- **Work task**: For every line below, restate it exactly and drop the images.

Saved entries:

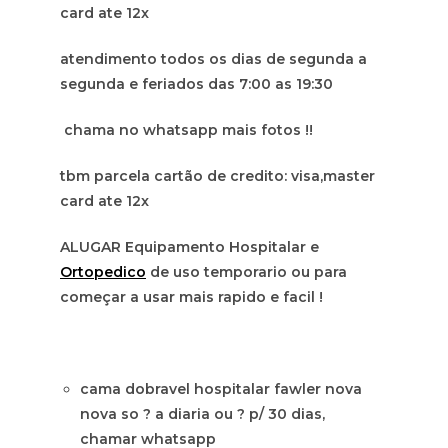
card ate 12x
atendimento todos os dias de segunda a
segunda e feriados das 7:00 as 19:30
chama no whatsapp mais fotos !!
tbm parcela cartão de credito: visa,master
card ate 12x
ALUGAR Equipamento Hospitalar e
Ortopedico
de uso temporario ou para
começar a usar mais rapido e facil !
cama dobravel hospitalar fawler nova
nova so ? a diaria ou ? p/ 30 dias,
chamar whatsapp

- **Output of the task**:
card ate 12x
atendimento todos os dias de segunda a
segunda e feriados das 7:00 as 19:30
chama no whatsapp mais fotos !!
tbm parcela cartão de credito: visa,master
card ate 12x
ALUGAR Equipamento Hospitalar e
Ortopedico
de uso temporario ou para
começar a usar mais rapido e facil !
cama dobravel hospitalar fawler nova
nova so ? a diaria ou ? p/ 30 dias,
chamar whatsapp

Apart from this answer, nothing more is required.